Kıymetli efendim, CeHaPe’nin ve AB’nin iktidarımıza attığı madiklerin haddi hesabı yoktur ve kötü giden ekonomik gidişin ne yolsuzluklarla, ne devlet erkanının lüks harcamalarıyla, ne de 1000 odalı sarayın inşaasıyla hiçbir alakası yoktur. Sözü daha fazla uzatmadan, bu acı tablo karşısındaki savunma çalışmalarımıza nasıl hız katacağımıza değinelim.

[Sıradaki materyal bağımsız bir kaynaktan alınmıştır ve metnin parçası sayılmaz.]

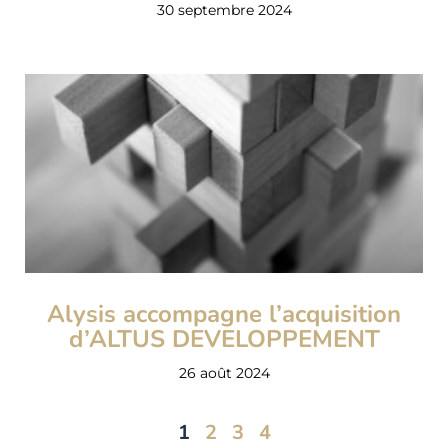
30 septembre 2024
Alysis accompagne l’acquisition
d’ALTUS DEVELOPPEMENT
26 août 2024
1
2
3
4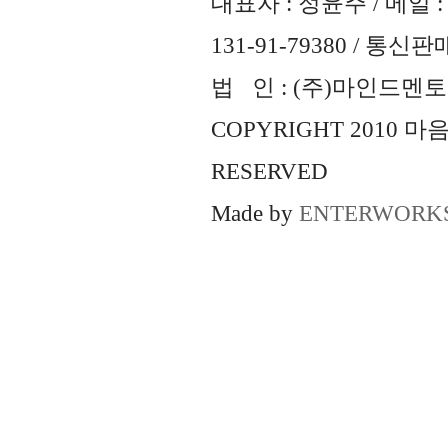
대표자 : 정윤주 / 메일 : 
131-91-79380 / 통
법 인 : (주)마인드멘토즈 
COPYRIGHT 2010 
RESERVED
Made by
ENTERWORK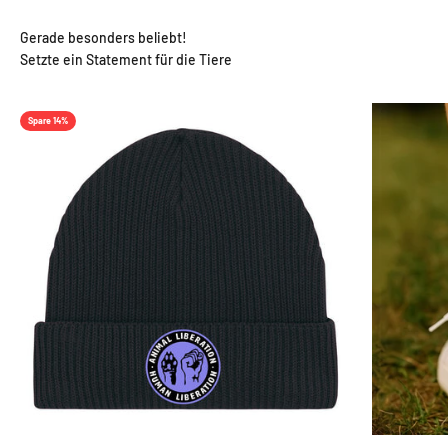
¡
Gerade besonders beliebt!
Setzte ein Statement für die Tiere
Spare 14%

Milli irade, işe en güçlü olduğu yerden başlamak zorundadır. Türk’ün yüzyıllarca gücünü gösterdiği yer Avrupa’dır. Yaklaşık 50 yıldır, memleket sevdalısı vatandaşlarımız Avrupa’nın en zengin şehirlerinde, en başarılı müesseseleri ile yükselmektedirler ve istatistikler sadece Avrupa’da yaşayan Türk nüfusunun 5 milyonu aşkın olduğuna işaret etmektedir. Diyelim ki, bu nüfusun yarım milyonu üniversite mezunu, zaten onlardan bize hayır gelmez. Diyelim ki, geri kalanın da 2 milyonu çocuk. Sabi sübyanın da bize bu davada şimdilik bir yararı dokunmaz. Diğer ihtiyaç sahiplerini de elediğimizde, geriye zımba gibi 2 milyon vatandaş kalmaktadır. İşte ekonomik çözüm, bu gurbetçilerimizin ellerindedir. Meclisimiz aciliyetle yeni bir vergi yasası çıkarıp, 1 Ocak 2017 tarihine yetiştirebilir.
- T.C. Vatandaşı olan,
- İkameti bulunan ülkede en az 3 yıldır yaşayan,
- 30 yaş üzeri her gurbetçi aylık vatandaşlık kirasını ödemekle yükümlüdür.
- Vatandaşlık kirasının aylık makbulü 100 Avro’dur.
Bu vergi sayesinde sadece Avrupa’dan hazineye her ay 200 Milyon Avro girecektir ve Türkiye bir daha döviz sorunu falan da yaşamayacaktır.